● Work order
Retype the records word for word, starting at the very first line and ending at the line that contains "What is the sum of the values at 36 and 17?", with both of those lines included.

....

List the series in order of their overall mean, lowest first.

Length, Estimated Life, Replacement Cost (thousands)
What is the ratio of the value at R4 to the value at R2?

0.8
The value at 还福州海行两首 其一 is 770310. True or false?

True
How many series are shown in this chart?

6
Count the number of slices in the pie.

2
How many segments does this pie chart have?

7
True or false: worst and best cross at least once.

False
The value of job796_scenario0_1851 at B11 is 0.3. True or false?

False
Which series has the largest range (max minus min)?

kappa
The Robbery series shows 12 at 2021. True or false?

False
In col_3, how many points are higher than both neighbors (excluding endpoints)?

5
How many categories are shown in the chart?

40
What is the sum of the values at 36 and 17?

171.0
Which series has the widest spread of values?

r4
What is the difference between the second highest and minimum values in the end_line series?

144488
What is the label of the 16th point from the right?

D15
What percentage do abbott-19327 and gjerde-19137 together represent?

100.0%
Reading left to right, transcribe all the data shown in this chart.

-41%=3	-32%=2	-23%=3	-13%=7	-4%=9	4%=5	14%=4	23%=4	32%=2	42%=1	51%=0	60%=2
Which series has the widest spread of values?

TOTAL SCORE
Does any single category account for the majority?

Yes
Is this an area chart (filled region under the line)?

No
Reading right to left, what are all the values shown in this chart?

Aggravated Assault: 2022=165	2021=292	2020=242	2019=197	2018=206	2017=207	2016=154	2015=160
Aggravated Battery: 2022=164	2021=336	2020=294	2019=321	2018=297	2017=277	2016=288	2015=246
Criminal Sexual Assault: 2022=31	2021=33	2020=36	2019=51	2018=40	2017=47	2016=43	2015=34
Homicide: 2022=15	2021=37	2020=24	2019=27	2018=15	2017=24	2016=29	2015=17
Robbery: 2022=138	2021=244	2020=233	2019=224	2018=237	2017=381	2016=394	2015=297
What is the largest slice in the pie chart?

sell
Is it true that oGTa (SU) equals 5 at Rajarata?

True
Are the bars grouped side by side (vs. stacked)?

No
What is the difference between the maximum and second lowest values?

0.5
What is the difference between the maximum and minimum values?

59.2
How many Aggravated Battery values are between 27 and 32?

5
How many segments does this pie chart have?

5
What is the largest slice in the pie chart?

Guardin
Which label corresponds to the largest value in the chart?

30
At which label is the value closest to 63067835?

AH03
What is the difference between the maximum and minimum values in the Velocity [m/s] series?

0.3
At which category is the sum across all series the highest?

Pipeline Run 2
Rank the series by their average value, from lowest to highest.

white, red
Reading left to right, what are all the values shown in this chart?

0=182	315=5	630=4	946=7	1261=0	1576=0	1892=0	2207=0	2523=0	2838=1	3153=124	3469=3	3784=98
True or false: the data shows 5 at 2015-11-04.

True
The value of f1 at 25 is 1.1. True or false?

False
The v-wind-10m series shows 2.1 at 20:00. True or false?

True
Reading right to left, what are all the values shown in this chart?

....

● Task output
List the series in order of their overall mean, lowest first.

Length, Estimated Life, Replacement Cost (thousands)
What is the ratio of the value at R4 to the value at R2?

0.8
The value at 还福州海行两首 其一 is 770310. True or false?

True
How many series are shown in this chart?

6
Count the number of slices in the pie.

2
How many segments does this pie chart have?

7
True or false: worst and best cross at least once.

False
The value of job796_scenario0_1851 at B11 is 0.3. True or false?

False
Which series has the largest range (max minus min)?

kappa
The Robbery series shows 12 at 2021. True or false?

False
In col_3, how many points are higher than both neighbors (excluding endpoints)?

5
How many categories are shown in the chart?

40
What is the sum of the values at 36 and 17?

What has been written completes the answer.